Sunday, January 11, 2009

The Cultural Continuity of the West

Aristotle at Mont Saint-Michel. This is book review is a must-read. It says:
Long before the late Eduard Said invented “Orientalism” to exalt Arab culture and Islamic society at the expense of the West, bien-pensants like Voltaire inclined to express their rebellion against the dwindling vestiges of Christendom by representing Europeans as bigots or clowns and raising up exotic foreigners – Voltaire himself wrote about Turks and Persians of the Muslim fold – to be the fonts of wisdom and models of refined life in their tracts and stories. The sultan and dervish look with amused tolerance on the gaucheries of the European rubes. The rubes swing their elbows and knock over the pottery. It was the Eighteenth-Century philosophes and illuminati who coined the pejorative term Dark Ages to refer to the centuries immediately following the collapse of the Roman imperial administration in the West under pressure of the Gothic assertions of the Fifth Century. Liberal discourse often casually extends the same term to apply it to all of medieval European civilization up to the Renaissance. Specialist historians have, however, long since demonstrated that no such absolute discontinuity as the term Dark Ages insinuates ever existed, which means that the Enlightenment version of history is at least partly wrong. And yet the usual story retains its currency, as an item in a kind of liberal folklore.


xavier said...

Maria Elena:
You brought up a pet peeve of mine. Why people fawn over Voltaire is something I've never understood. I don't like him. You know that he publically sucked up to Fredrick the Great extolling how wonderful Prussia was while privately he despaired of the country.
In any, Volatire and the boys wanted to replace the ancien régime with their own rule.
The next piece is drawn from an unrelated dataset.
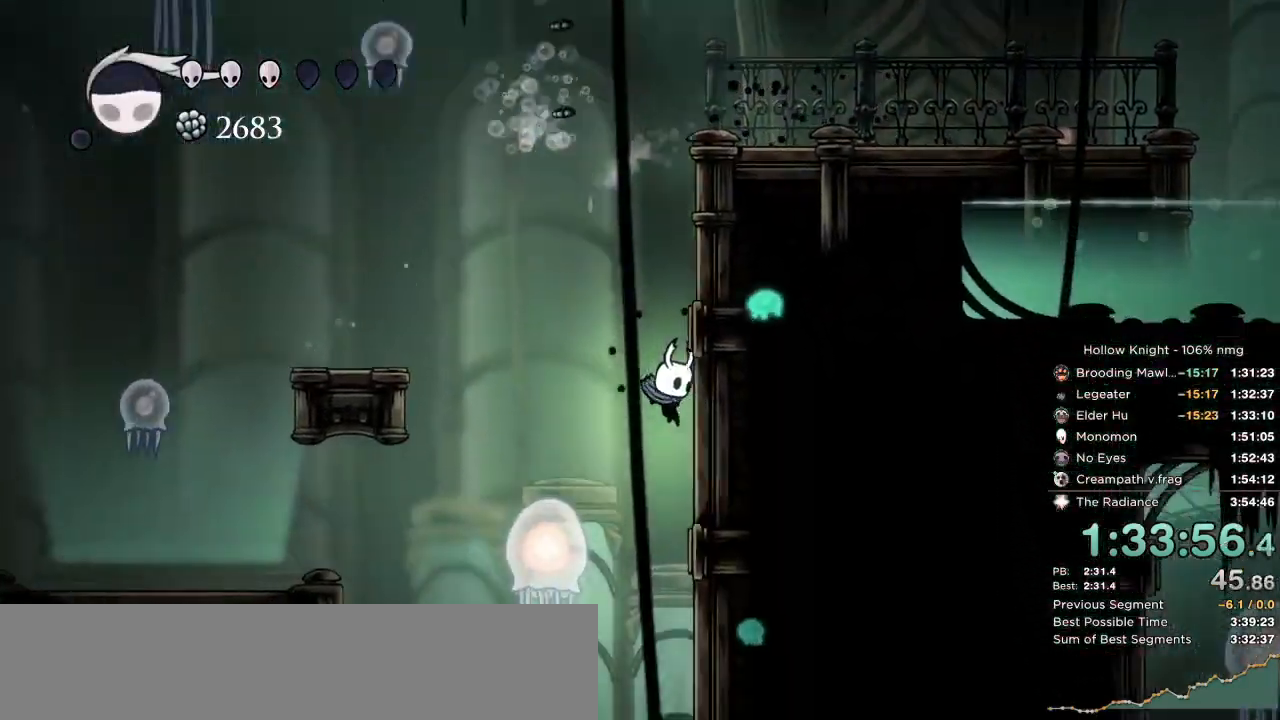
{"keys": ["left"], "events": [[67, "right", "up"], [467, "left", "down"]]}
Volt«ire was the first intellectual along with the others to begin the dynamiting of Western culture


elena maria vidal said...

Although I appreciate Voltaire's works such as "Candide," he was definitely one of the people responsible for sowing the seeds of Revolution and especially the attack on the Church.

Steve Hayes said...

And it was their soul-mates who dreamed up the term "Byzantine" for the later Roman empire.

Linda said...

I think history will look upon the 20th century as a dark age, brought to us by two anti-Chrisian ideologies, Nazism and communism. And, while Voltaire wanted to appear to be above religion, which he regarded as superstition, he was involved in the occult.